Computing how abnormal a data point is in a non-normal distribution

#1
Hi, folks. This is my first foray into posting on this forum, so apologies if there is a protocol I am unaware of.

Let's say I have a binomial data set - m number of data points with a vaule of 0 and m number of data points with a value of 1. I have one data point (z) with the value of 0.5 (see below).

y x
y x
y x
y z x
----------------------------------------
0 0.5 1

We want to recognize data point z as a "maximally abnormal" (i.e. the maximum outlier possible with the given distribution) data point b/c it is furthest outside of both clusters.

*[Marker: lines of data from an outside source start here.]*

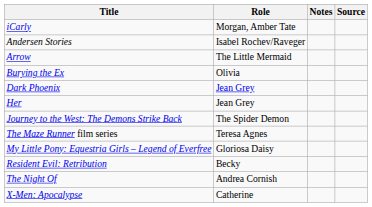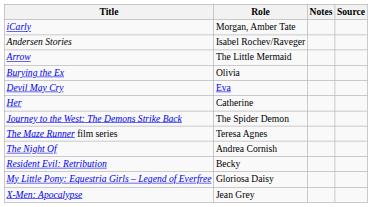- row: Dark Phoenix | Jean Grey
+ row: Devil May Cry | Eva
Her | Role: Jean Grey -> Catherine
rows swapped: The Night Of <-> My Little Pony: Equestria Girls – Legend of Everfree
X-Men: Apocalypse | Role: Catherine -> Jean Grey
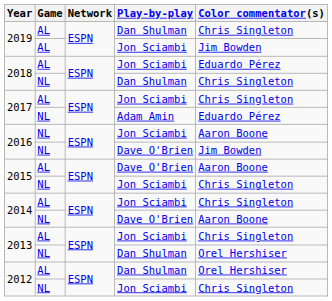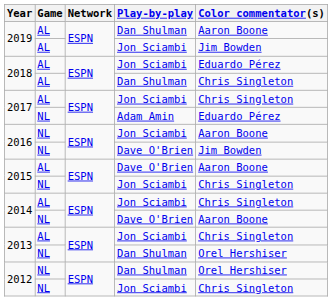2019 / Dan Shulman | Color commentator(s): Chris Singleton -> Aaron Boone
2018 / Dan Shulman | Game: NL -> AL
2012 / Dan Shulman | Game: AL -> NL
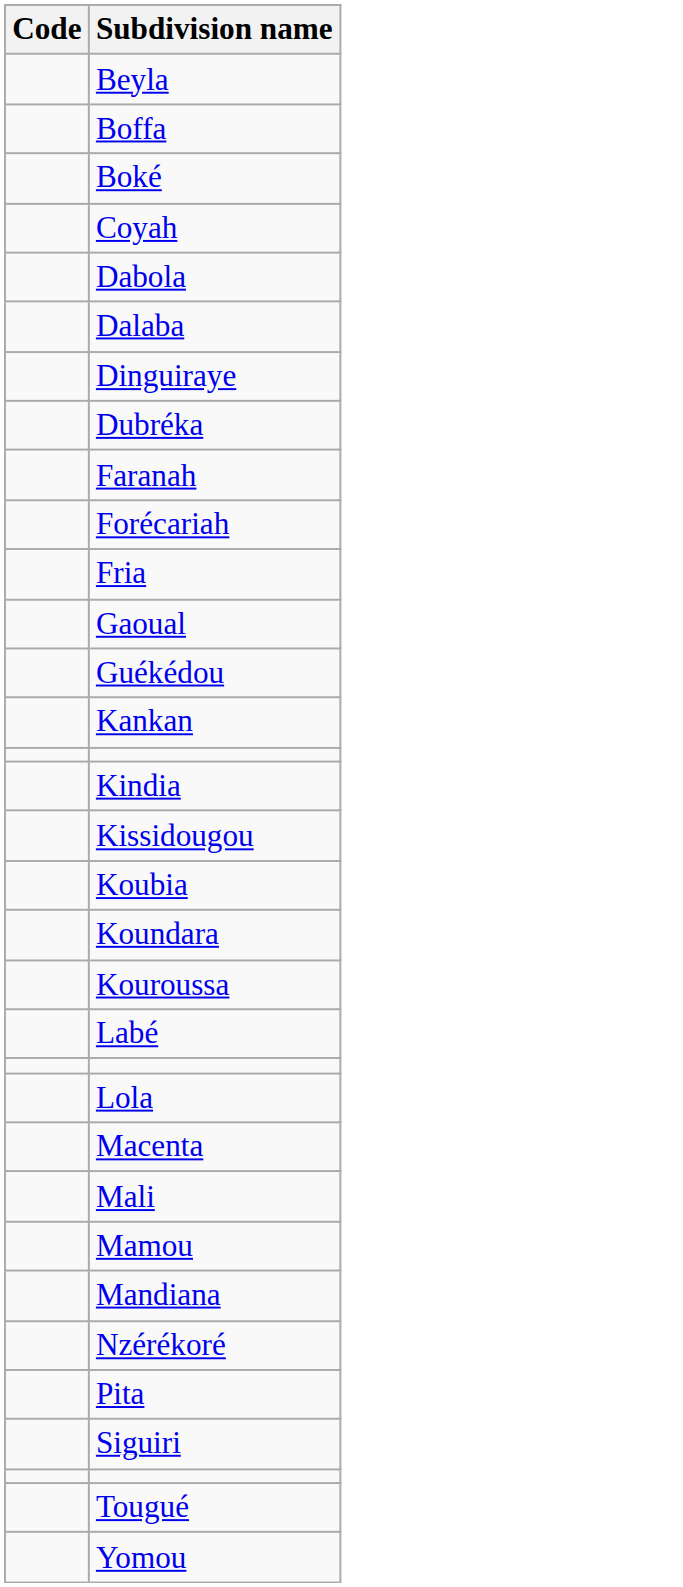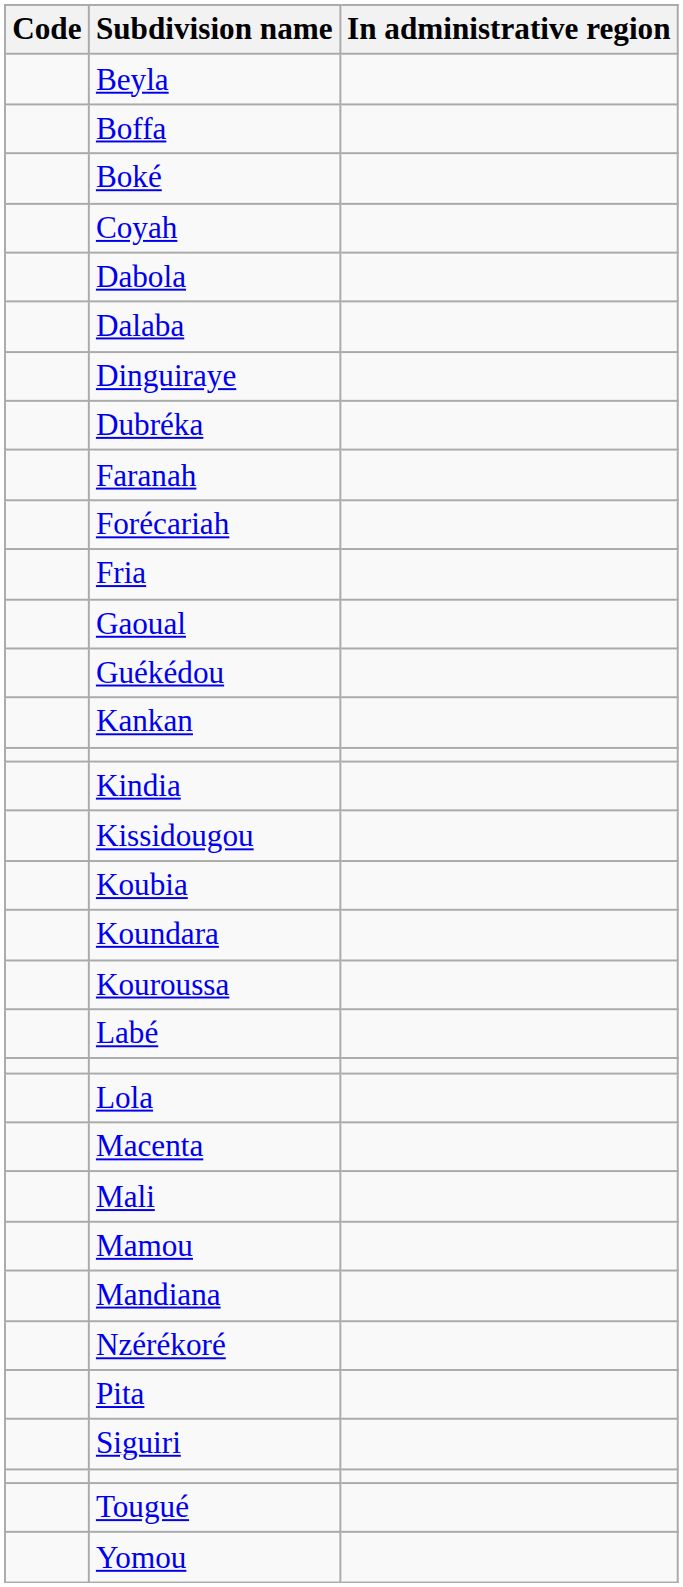+ column: In administrative region
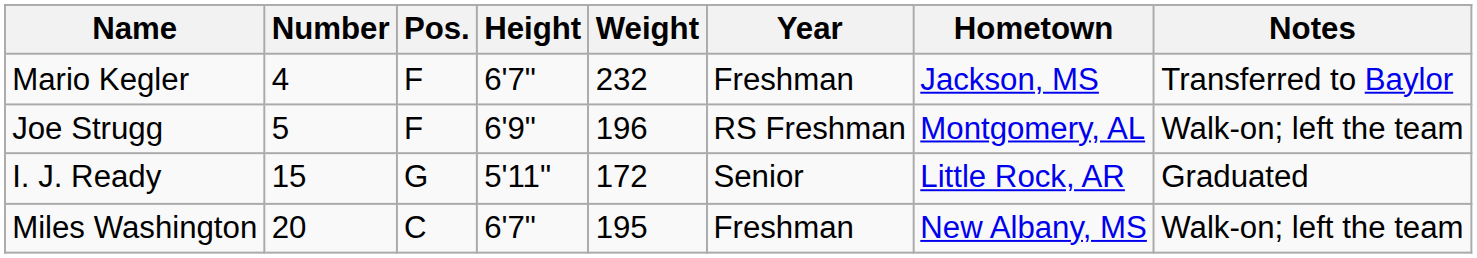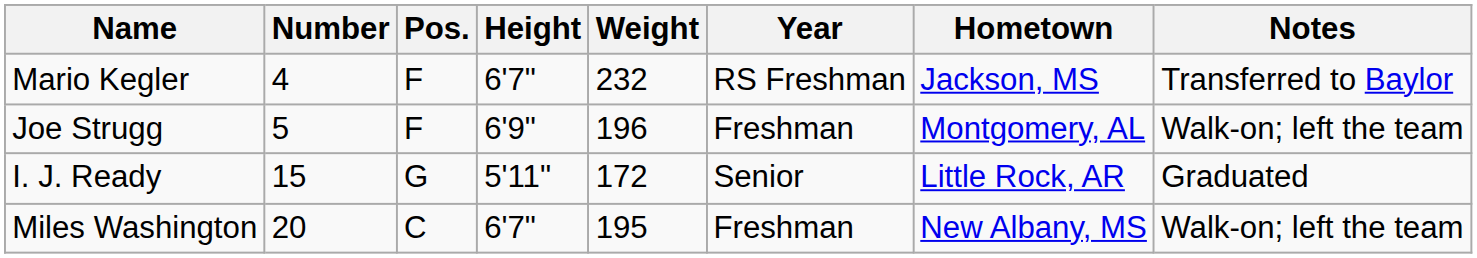Mario Kegler | Year: Freshman -> RS Freshman
Joe Strugg | Year: RS Freshman -> Freshman
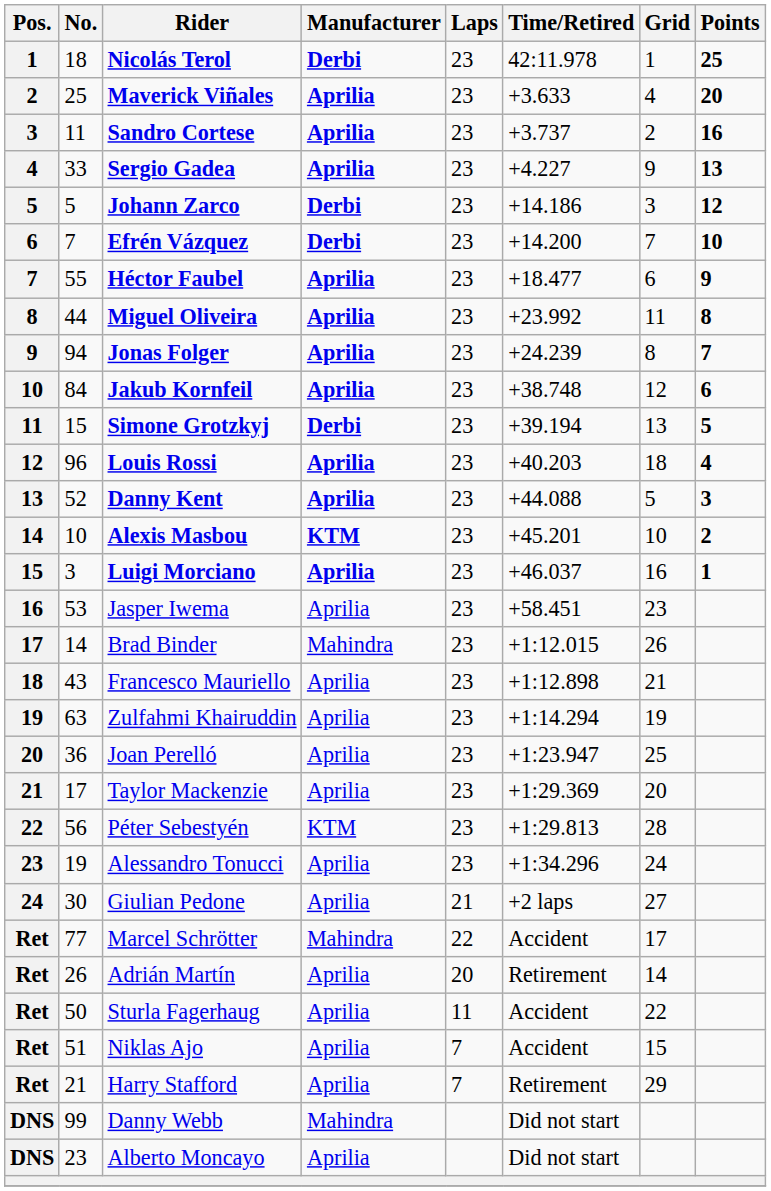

How do we do this? In general, how do we take a data point and, without assuming a normal distribution, compute how "different" it is from the given distribution?

Thanks in advance.
 

Dason

Ambassador to the humans
#2
Your general question makes sense but I have no idea what you're saying with your specific example. I don't understand the chart thing that you made and if the data is binomial then it could only take integer values. Assuming that you meant that the data was really either a 0, 1, or 2 and you divided everything by 2 to get 0, .5, 1 the data still isn't very binomial because you wouldn't see the pattern you describe in a binomial distribution. So could you describe your example some more because it's not clear to me what you're trying to say.
 
#3
Your general question makes sense but I have no idea what you're saying with your specific example. I don't understand the chart thing that you made and if the data is binomial then it could only take integer values. Assuming that you meant that the data was really either a 0, 1, or 2 and you divided everything by 2 to get 0, .5, 1 the data still isn't very binomial because you wouldn't see the pattern you describe in a binomial distribution. So could you describe your example some more because it's not clear to me what you're trying to say.
Ok, forget the notion about "binomial." My example more generally is intended to say: suppose I have a cluster of data points at one end of a spectrum and another cluster at the other end, how do I determine the uniqueness of a single data point somewhere in between?"

Is this clearer?

Thanks,
B-
 
#4
Another way of putting this is: given sample s in population P, what kind of measures can be used to determine how "surprising" (or conversely, how "normal") s is given P?
 

Dason

Ambassador to the humans
#5
Well I'd say it really depends on the structure of your data. In your toy example at the top the results you got wouldn't be surprising at all if the true probabilities were something like 4/9 for 0, 1/9 for 0.5, and 4/9 for 1.